[Data entries]
-- Opening Marker --
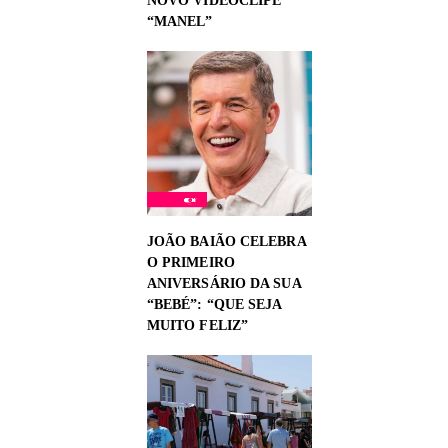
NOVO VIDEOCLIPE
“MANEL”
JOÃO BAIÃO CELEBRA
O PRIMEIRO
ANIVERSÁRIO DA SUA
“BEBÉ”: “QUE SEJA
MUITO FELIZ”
-- Closing Marker --
-- Opening Marker --
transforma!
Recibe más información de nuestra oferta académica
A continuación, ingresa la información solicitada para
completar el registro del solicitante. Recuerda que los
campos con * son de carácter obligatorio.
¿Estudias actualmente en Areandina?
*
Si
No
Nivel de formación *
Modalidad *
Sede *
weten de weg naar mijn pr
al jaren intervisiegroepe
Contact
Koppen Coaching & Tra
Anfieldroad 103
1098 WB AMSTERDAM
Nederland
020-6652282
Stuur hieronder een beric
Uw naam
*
-- Closing Marker --
-- Opening Marker --
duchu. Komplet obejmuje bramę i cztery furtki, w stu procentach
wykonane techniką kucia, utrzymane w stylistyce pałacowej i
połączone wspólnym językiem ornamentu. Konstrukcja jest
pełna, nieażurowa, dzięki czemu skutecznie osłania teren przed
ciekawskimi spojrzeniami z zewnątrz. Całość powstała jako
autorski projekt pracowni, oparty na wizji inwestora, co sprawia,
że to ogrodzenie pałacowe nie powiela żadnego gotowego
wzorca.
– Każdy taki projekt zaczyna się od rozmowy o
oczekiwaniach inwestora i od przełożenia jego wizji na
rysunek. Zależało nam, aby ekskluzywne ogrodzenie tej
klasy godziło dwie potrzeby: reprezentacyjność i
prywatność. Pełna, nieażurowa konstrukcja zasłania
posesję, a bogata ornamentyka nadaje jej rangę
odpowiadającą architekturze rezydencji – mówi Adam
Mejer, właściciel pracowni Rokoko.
-- Closing Marker --
== PROBLEM DESCRIPTION ==
How many of the lines above include the word "información"? Only the number should be given.

== FINISHED EXERCISE ==
2